Render into Spanish the following sentence from the text on women experiencing homelessness in Portland: "Our peer social service agencies across town frequently serve women in extreme physical and emotional crises."

#### [SELECTED PASSAGE]
● ● ● ● ●

Women Experiencing Homelessness in Portland are Fighting to Survive
Executive Director, Scott Kerman, of Blanchet House in Old Town, calls for sympathy in our policies to support women experiencing homelessness.
Just after breakfast service ended at Blanchet House, a woman who frequents our free cafe appeared in the window completely naked and talking to herself. She was in profound mental distress, which we’ve learned is typical for her. It’s gut-wrenching to witness. Her vulnerability laid so bare.
This is not a unique sight in Portland. Our peer social service agencies across town frequently serve women in extreme physical and emotional crises.
According to the 2019 Multnomah Point in Time Count, there are fewer houseless women than men in Oregon. But in our experience serving people living homeless, women exhibit more severe and demonstrative public psychosis and agitation. Some of this display may be performative, a learned defense to ward off people who might harm them.
The women we serve are in survival mode. They tell us that they are often attacked day and night, victims of physical and sexual assault and exploitation. Some have told us they use meth to stay awake at night, too scared to fall asleep. And sleep deprivation intensifies mental illness symptoms and mental health.
Trauma led many women to experience homelessness in Old Town, Portland, and they are retraumatized each day they spend on the street. It is horrific and heartbreaking to witness.
At Blanchet House, women and those who identify as women can often be the most challenging to serve. We see high levels of dissociative, delusional, hallucinatory, or catatonic behavior. They can be quicker to lash out at staff and volunteers both verbally and physically.

● ● ● ● ●

#### [RECORDS PROVIDED]
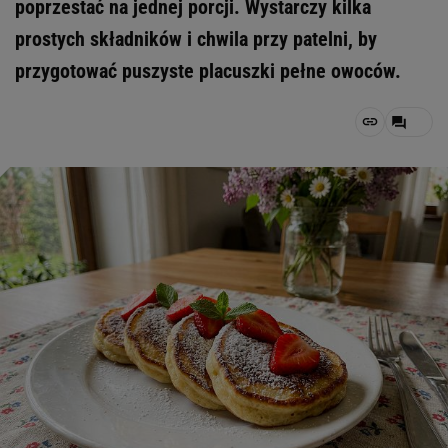
poprzestać na jednej porcji. Wystarczy kilka
prostych składników i chwila przy patelni, by
przygotować puszyste placuszki pełne owoców.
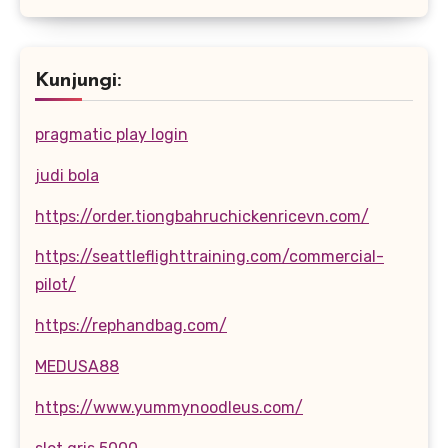
Kunjungi:
pragmatic play login
judi bola
https://order.tiongbahruchickenricevn.com/
https://seattleflighttraining.com/commercial-
pilot/
https://rephandbag.com/
MEDUSA88
https://www.yummynoodleus.com/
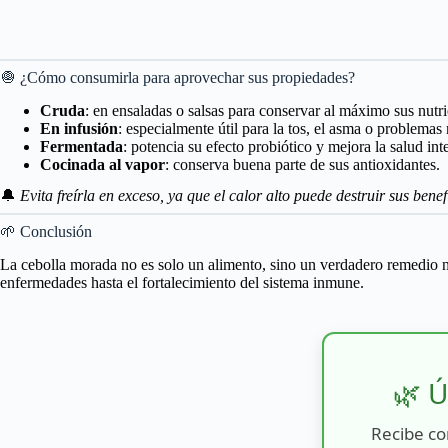
🧅 ¿Cómo consumirla para aprovechar sus propiedades?
Cruda
: en ensaladas o salsas para conservar al máximo sus nutri
En infusión
: especialmente útil para la tos, el asma o problemas 
Fermentada
: potencia su efecto probiótico y mejora la salud inte
Cocinada al vapor
: conserva buena parte de sus antioxidantes.
🔔
Evita freírla en exceso, ya que el calor alto puede destruir sus benef
🌱 Conclusión
La cebolla morada no es solo un alimento, sino un verdadero remedio nat
enfermedades hasta el fortalecimiento del sistema inmune.
🌿 Ú
Recibe co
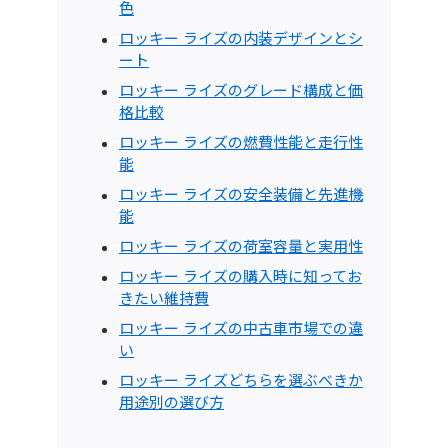
色
ロッキー ライズの内装デザインとシ
ート
ロッキー ライズのグレード構成と価
格比較
ロッキー ライズの燃費性能と走行性
能
ロッキー ライズの安全装備と先進機
能
ロッキー ライズの荷室容量と実用性
ロッキー ライズの購入時に知ってお
きたい維持費
ロッキー ライズの中古車市場での違
い
ロッキー ライズどちらを選ぶべきか
用途別の選び方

● ● ● ● ●

#### [SOLUTION]
Nuestras agencias homólogas de servicios sociales en toda la ciudad atienden con frecuencia a mujeres en crisis físicas y emocionales extremas.